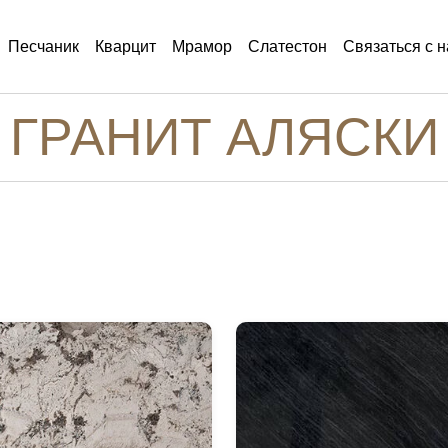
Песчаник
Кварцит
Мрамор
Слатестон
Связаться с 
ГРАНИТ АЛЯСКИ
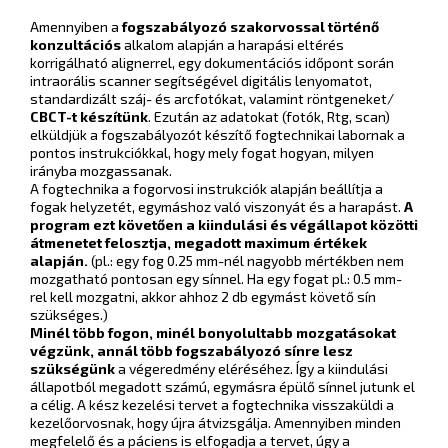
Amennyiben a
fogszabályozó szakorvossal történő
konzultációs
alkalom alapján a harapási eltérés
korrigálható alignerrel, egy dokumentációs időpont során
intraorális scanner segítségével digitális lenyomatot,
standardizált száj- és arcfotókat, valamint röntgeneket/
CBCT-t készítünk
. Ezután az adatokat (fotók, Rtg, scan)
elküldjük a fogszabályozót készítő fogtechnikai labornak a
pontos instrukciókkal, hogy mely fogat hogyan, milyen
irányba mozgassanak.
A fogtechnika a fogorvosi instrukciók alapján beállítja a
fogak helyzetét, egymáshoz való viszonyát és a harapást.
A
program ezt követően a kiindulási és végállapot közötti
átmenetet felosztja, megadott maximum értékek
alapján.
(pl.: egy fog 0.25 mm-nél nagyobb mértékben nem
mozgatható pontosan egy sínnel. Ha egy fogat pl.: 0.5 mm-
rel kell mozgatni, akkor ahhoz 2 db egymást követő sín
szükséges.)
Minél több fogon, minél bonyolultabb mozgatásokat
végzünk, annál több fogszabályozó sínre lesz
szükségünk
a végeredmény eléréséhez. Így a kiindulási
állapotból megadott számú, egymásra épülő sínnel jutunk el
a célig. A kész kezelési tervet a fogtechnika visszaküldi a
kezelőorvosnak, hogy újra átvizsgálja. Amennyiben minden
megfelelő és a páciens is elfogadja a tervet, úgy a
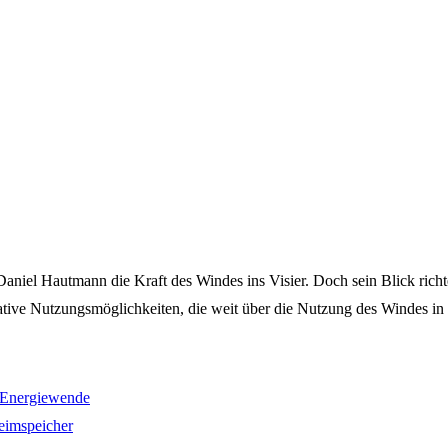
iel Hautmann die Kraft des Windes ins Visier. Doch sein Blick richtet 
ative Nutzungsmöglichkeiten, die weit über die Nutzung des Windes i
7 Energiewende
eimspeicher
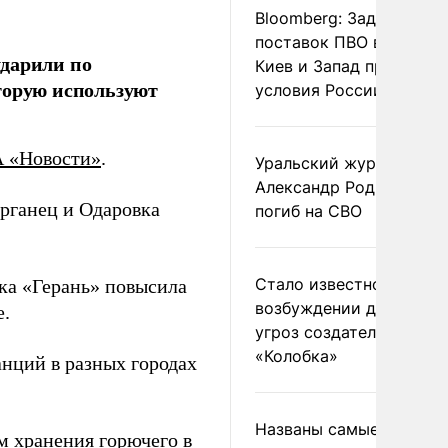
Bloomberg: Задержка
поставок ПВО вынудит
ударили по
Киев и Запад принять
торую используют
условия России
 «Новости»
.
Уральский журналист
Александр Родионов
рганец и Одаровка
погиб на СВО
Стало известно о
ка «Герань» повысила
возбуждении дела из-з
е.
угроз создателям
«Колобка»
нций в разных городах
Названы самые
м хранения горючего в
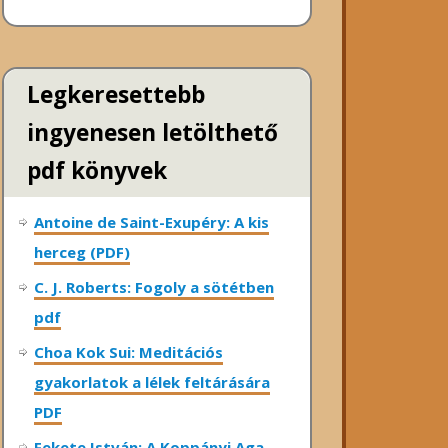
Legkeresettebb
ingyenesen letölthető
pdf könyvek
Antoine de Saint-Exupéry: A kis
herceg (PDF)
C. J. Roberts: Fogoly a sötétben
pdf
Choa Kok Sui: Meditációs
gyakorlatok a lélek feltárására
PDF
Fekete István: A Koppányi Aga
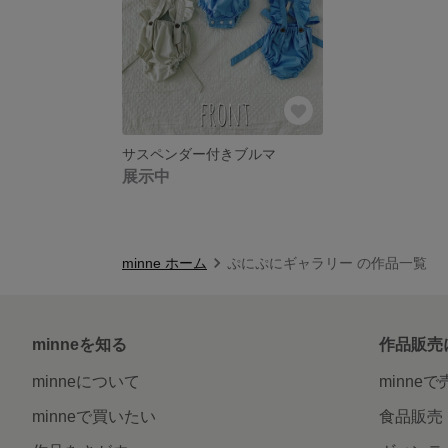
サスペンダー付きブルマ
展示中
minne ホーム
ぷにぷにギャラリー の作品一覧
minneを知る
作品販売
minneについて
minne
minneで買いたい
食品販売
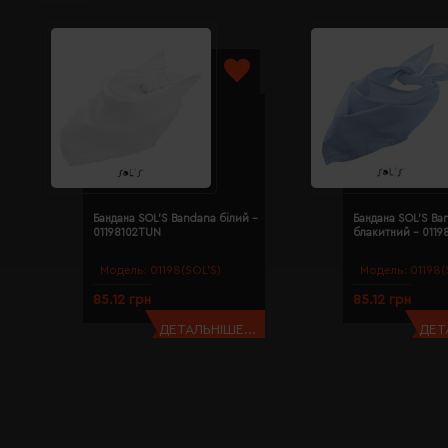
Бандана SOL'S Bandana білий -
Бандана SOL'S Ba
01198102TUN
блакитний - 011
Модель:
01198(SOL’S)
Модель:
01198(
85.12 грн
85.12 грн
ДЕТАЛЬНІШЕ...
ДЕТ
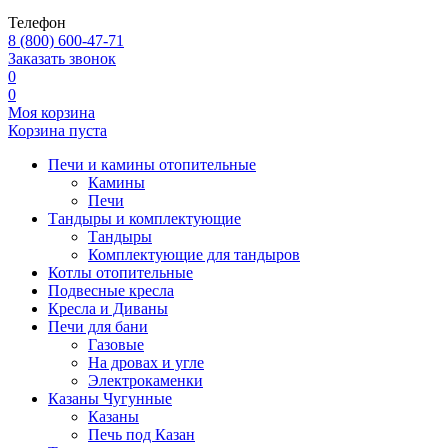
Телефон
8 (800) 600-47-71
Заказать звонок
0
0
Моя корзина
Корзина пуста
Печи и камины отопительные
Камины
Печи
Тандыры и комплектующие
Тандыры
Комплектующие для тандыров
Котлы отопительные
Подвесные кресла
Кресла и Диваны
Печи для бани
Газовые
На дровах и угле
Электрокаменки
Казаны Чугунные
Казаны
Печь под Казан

- - - - - - -

### TRY IT
Pull out the text read from each of the entries above and reproduce it line for line without any changes. Leave the pictures out of your answer.

### RESULT FOR THIS EXERCISE
Песчаник
Кварцит
Мрамор
Слатестон
Связаться с 
ГРАНИТ АЛЯСКИ
Amennyiben a
fogszabályozó szakorvossal történő
konzultációs
alkalom alapján a harapási eltérés
korrigálható alignerrel, egy dokumentációs időpont során
intraorális scanner segítségével digitális lenyomatot,
standardizált száj- és arcfotókat, valamint röntgeneket/
CBCT-t készítünk
. Ezután az adatokat (fotók, Rtg, scan)
elküldjük a fogszabályozót készítő fogtechnikai labornak a
pontos instrukciókkal, hogy mely fogat hogyan, milyen
irányba mozgassanak.
A fogtechnika a fogorvosi instrukciók alapján beállítja a
fogak helyzetét, egymáshoz való viszonyát és a harapást.
A
program ezt követően a kiindulási és végállapot közötti
átmenetet felosztja, megadott maximum értékek
alapján.
(pl.: egy fog 0.25 mm-nél nagyobb mértékben nem
mozgatható pontosan egy sínnel. Ha egy fogat pl.: 0.5 mm-
rel kell mozgatni, akkor ahhoz 2 db egymást követő sín
szükséges.)
Minél több fogon, minél bonyolultabb mozgatásokat
végzünk, annál több fogszabályozó sínre lesz
szükségünk
a végeredmény eléréséhez. Így a kiindulási
állapotból megadott számú, egymásra épülő sínnel jutunk el
a célig. A kész kezelési tervet a fogtechnika visszaküldi a
kezelőorvosnak, hogy újra átvizsgálja. Amennyiben minden
megfelelő és a páciens is elfogadja a tervet, úgy a
iel Hautmann die Kraft des Windes ins Visier. Doch sein Blick richtet 
ative Nutzungsmöglichkeiten, die weit über die Nutzung des Windes i
7 Energiewende
eimspeicher
Bloomberg: Задержка
поставок ПВО вынудит
ударили по
Киев и Запад принять
торую используют
условия России
 «Новости»
.
Уральский журналист
Александр Родионов
рганец и Одаровка
погиб на СВО
Стало известно о
ка «Герань» повысила
возбуждении дела из-з
е.
угроз создателям
«Колобка»
нций в разных городах
Названы самые
м хранения горючего в
Legkeresettebb
ingyenesen letölthető
pdf könyvek
Antoine de Saint-Exupéry: A kis
herceg (PDF)
C. J. Roberts: Fogoly a sötétben
pdf
Choa Kok Sui: Meditációs
gyakorlatok a lélek feltárására
PDF
Fekete István: A Koppányi Aga
サスペンダー付きブルマ
展示中
minne ホーム
ぷにぷにギャラリー の作品一覧
minneを知る
作品販売
minneについて
minne
minneで買いたい
食品販売
Бандана SOL'S Bandana білий -
Бандана SOL'S Ba
01198102TUN
блакитний - 011
Модель:
01198(SOL’S)
Модель:
01198(
85.12 грн
85.12 грн
ДЕТАЛЬНІШЕ...
ДЕТ
Телефон
8 (800) 600-47-71
Заказать звонок
0
0
Моя корзина
Корзина пуста
Печи и камины отопительные
Камины
Печи
Тандыры и комплектующие
Тандыры
Комплектующие для тандыров
Котлы отопительные
Подвесные кресла
Кресла и Диваны
Печи для бани
Газовые
На дровах и угле
Электрокаменки
Казаны Чугунные
Казаны
Печь под Казан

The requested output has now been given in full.